Yep, it brought me back many years to The Brothers Karamazov where everyone has at least a triple-name — Mikhail Alexandrovich Berlioz, and Ivan Nikolayevich Ponyryov (who writes under the pen name Bezdomny) are the two characters we meet by the second paragraph of this novel by Mikhail Bulgakov (who, poor man, is missing a middle name!). By page three I was flipping back because I couldn’t believe that the same man was referred to by different names in the same sentence.
But there is so much delight here that overcomes my annoyances. A discussion between the two above named characters who are editor and poet about the non-existence of Jesus Christ. An odd foreign stranger who come up to them and politely asks to join the conversation. As Bulgakov gives the the reader access to the consternation of the first two gentlemen towards the stranger, wondering where indeed he is from, he also gives us a clue as to the nature of the man. A German? An Englishman? A Pole? From France? Set in Russia, these two would more easily narrow an European down closer than this. And he speaks of breakfasting with Immanuel Kant, centuries dead.

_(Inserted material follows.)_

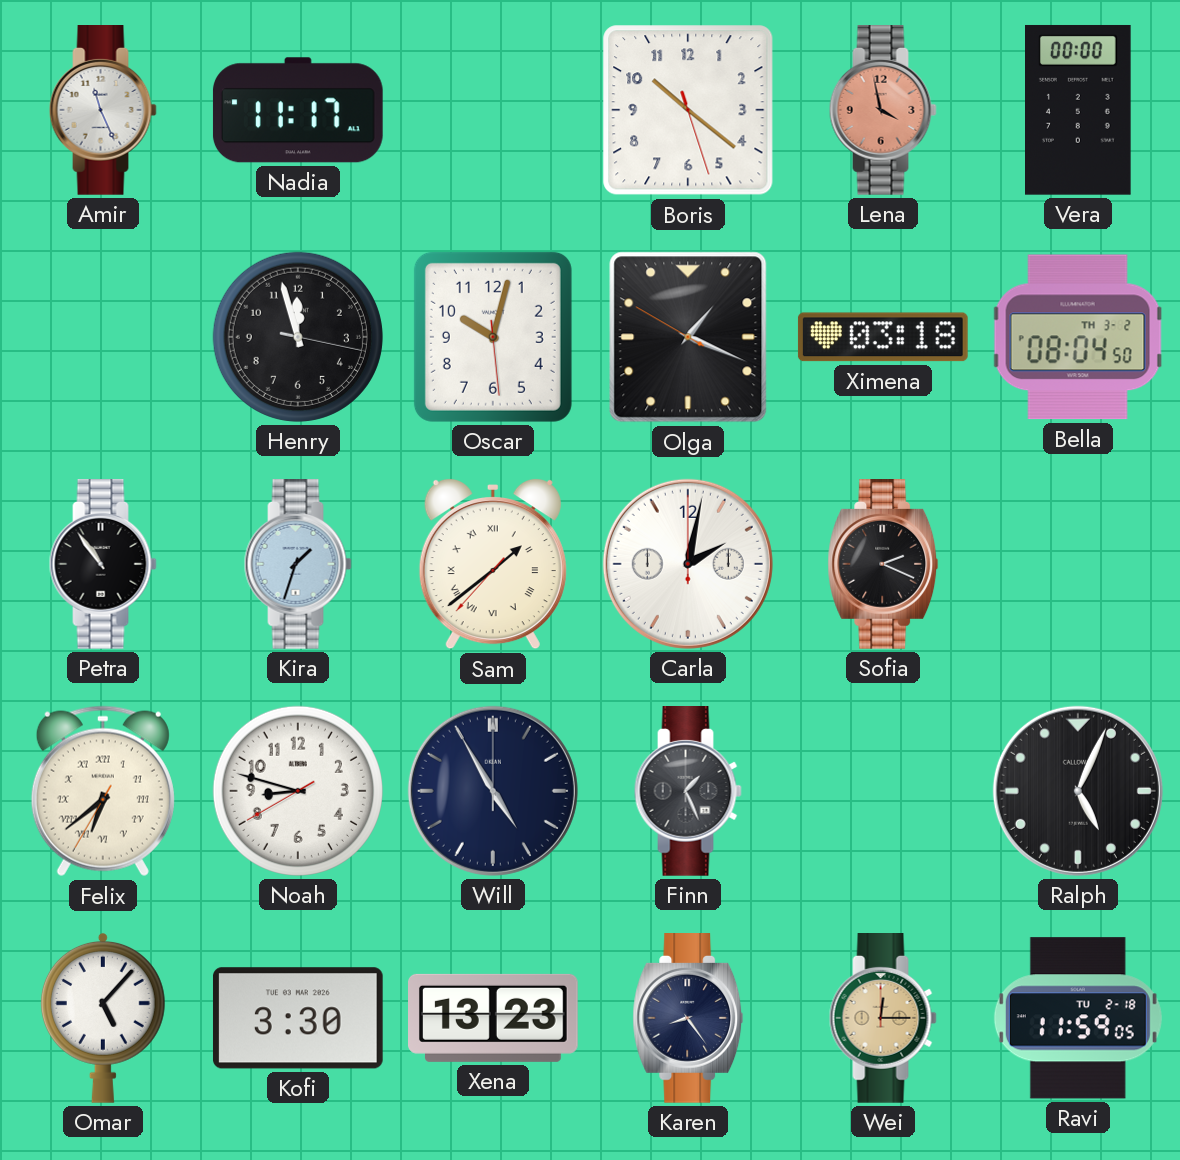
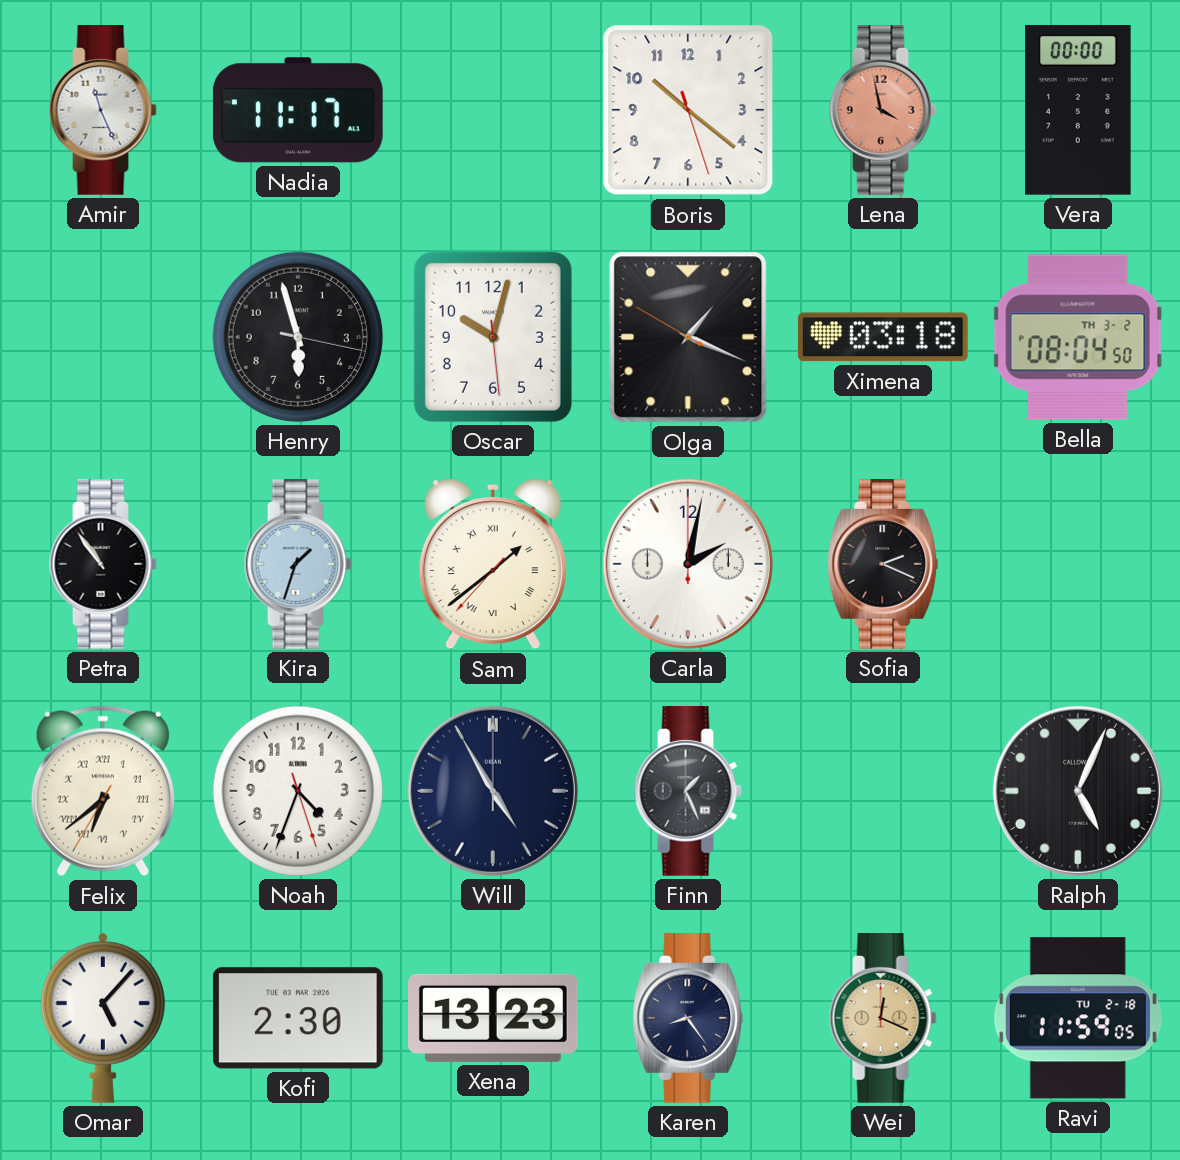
Henry: 11:57 -> 5:57
Noah: 8:47 -> 4:33
Kofi: 3:30 -> 2:30
Wei: 12:15 -> 12:19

Religion, philosophy, history, all here within the first short chapter and I’m going to love this: magical realism to bring it all together.
Is Ivan the narrator, or are there more than one narrators.Is Matthew the narrator of the execution?
In third person pov, the narrator is an unnamed storyteller. Ivan is just a character, and if you are talking about the execution of Yeshua and referring to the Gospel of Matthew, no, Matthew is not the narrator. In this particular instance, the narrator is in fact Professor Woland, as he relates the story (Chapter 2). Though again, the unseen narrator of the novel may in fact be telling the story verbatim from the professor.